The ‘friendly alien’ was something of an Archigram reunion that proved a showcase for ideas around connection, technology and reality, writes Matthew Barker
When the curvaceous, biomorphic Kunsthaus Graz first appeared back in the early noughties there was, unfairly, much talk of Austria’s second-largest city trying rather obviously to ‘do a Bilbao’ and open a calculatedly whimsical art museum as tourist magnet. However, Peter Cook’s creation has a logic and grace and balance; it’s a building born of constraints (not least budgetary) as much as imagination.
Of course, this being Cook, there’s an emphasis on movement and energy, a wit and style and connection with surroundings, most obviously the neighbouring listed Eisernes Haus, with its cast-iron facades creating an entry and foyer. The design chimes nicely with the architect’s own working practices and philosophy. He took an instant liking to Graz, would sit in its bars and cafes getting to know the city, noting how, in a very Austrian way, its art scene was both progressive and posh, cutting-edge and a little conservative. Cook also turned to his oft-favoured method of collaboration, this time teaming up with an old friend from his fabled Archigram days, Colin Fournier.
Conceived as an exhibition space for contemporary installations and photography, the design duo looked to open things up as much as possible. The distinctive mould shape alters the traditional white cube dimensions, while an airport-style travellator takes visitors deep into the building, slowly progressing up the two levels and providing a focal point for this most fluid of venues.
The Archigram influence
There’s a lot of that original Archigram spirit in the Kunsthaus. Fournier first met Cook in the late 1960s and the pair share a sense of adventure and inventiveness that has remained undimmed over the years. Their thinking continues to be fed by ideas from that swinging post-war age; most famously the Plug-in City from 1964, a plan for ever-evolving urban structures that combined living and work spaces (a concept that has an obvious echo with today’s flexible co-working arrangements), moved by a system of massive cranes. Some of those original schemes and notions may have dated over the intervening decades, to the point of almost being pop art retro-kitsch in some examples, but there was always a boldness and embracing of technology and change, which is increasingly worth reflecting on.

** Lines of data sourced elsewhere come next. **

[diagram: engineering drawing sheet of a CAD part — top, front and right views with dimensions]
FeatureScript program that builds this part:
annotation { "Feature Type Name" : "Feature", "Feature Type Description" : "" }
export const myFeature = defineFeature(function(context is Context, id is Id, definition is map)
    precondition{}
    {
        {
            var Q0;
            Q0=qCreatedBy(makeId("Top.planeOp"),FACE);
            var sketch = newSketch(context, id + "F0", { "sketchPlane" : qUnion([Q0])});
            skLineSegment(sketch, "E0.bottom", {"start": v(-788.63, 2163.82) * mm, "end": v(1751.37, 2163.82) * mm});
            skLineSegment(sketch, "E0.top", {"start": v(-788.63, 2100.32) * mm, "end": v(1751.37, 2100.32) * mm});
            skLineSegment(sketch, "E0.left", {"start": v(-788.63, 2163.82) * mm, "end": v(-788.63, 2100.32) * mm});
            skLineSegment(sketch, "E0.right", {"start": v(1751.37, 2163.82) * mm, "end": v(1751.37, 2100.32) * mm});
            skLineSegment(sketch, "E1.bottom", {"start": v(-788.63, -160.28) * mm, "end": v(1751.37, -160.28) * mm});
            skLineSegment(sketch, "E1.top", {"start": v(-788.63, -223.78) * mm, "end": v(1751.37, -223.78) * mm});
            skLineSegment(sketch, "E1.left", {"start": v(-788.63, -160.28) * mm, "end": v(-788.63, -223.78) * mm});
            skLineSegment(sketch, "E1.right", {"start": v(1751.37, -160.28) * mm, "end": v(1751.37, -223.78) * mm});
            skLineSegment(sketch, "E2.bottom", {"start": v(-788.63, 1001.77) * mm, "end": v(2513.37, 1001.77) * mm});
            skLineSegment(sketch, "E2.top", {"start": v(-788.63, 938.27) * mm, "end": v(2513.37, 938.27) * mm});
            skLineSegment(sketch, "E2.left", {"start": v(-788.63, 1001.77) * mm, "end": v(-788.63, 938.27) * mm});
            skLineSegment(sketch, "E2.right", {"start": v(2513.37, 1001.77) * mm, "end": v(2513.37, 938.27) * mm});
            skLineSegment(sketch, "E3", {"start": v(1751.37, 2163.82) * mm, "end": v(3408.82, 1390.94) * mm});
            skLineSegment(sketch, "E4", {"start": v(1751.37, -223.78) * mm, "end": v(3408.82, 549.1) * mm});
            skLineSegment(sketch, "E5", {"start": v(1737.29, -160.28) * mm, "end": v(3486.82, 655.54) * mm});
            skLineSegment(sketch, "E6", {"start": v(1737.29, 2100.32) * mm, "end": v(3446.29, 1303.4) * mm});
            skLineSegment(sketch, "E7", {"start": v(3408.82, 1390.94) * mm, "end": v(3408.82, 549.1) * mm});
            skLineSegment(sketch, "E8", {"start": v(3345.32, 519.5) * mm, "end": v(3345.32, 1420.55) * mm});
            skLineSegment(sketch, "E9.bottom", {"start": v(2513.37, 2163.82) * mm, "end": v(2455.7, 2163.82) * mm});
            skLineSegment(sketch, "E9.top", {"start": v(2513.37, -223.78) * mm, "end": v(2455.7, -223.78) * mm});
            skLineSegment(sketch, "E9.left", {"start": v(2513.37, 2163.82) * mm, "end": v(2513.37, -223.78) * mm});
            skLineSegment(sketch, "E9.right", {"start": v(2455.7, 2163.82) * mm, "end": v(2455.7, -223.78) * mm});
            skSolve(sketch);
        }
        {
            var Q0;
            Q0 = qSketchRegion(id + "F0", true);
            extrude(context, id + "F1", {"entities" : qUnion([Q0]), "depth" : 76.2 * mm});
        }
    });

Cook and his colleagues were seeking to find an ‘anti-heroic’ architecture; one literally with a softer edge, that would be undaunting and welcoming. It was an approach that looked to give modernism a bit of a gee-up, free it from some of its self-imposed stylistic shackles and update its tenets for the new media age (Archigram’s co-founder David Greene would argue that form doesn’t follow function, ‘it follows ideas’). Being anti-heroic meant breaking down barriers, both with the surrounding physical space and the people and objects within.
Dubbed by Cook ‘the friendly alien’, the Kunsthaus is something of an Archigram reunion project (and there was initially talk of long-time Cook collaborator Christine Hawley joining the Graz team), akin to a stadium tour by feted rock bands from the same era. It’s very much a celebration of those ever-optimistic theories around the leisure society, technology and urban living, as well as an all-too-rare opportunity to see and interact with an actual physical manifestation of one of their designs.
The roof as display
The media system used in the venue’s roof was deliberately chosen to be low-tech and low-res nearly two decades ago. These days it comes across as wonderfully old school; a reminder of the not-so-distant days when such developments in communication pointed to a future full of promise. Berlin-based studio Realities:United came up with a bespoke Bix (a combination of ‘big’ and ‘pixel’) light and media facade that was reportedly added at a very late stage in the project’s development. There are 930 fluorescent light bulbs dotted along the shimmering blue Plexiglas panels, operating like pixels. An early prototype of one of the pixels now sits in MoMA’s permanent collection in New York. The roof’s encasing works as a content platform for animations, still images and film, frequently spilling off the Kunsthaus and on to neighbouring buildings, shifting and free of boundaries. Earlier this year, the venue ran a scheme that allowed visitors to have their names spelt out across the platform, illuminated and pulsing in the centre of the city.
Archigram was all about connections. It was about how we can harness technology and interact with it to improve our daily lives and become more inclusive. In these days of digital disinformation and data hacking, such thinking could come across as naïve, but Cook and Fournier’s big-hearted Kunsthaus Graz stands as a timely, potent reminder that our experiences and relationships with tech should always be more about light than darkness.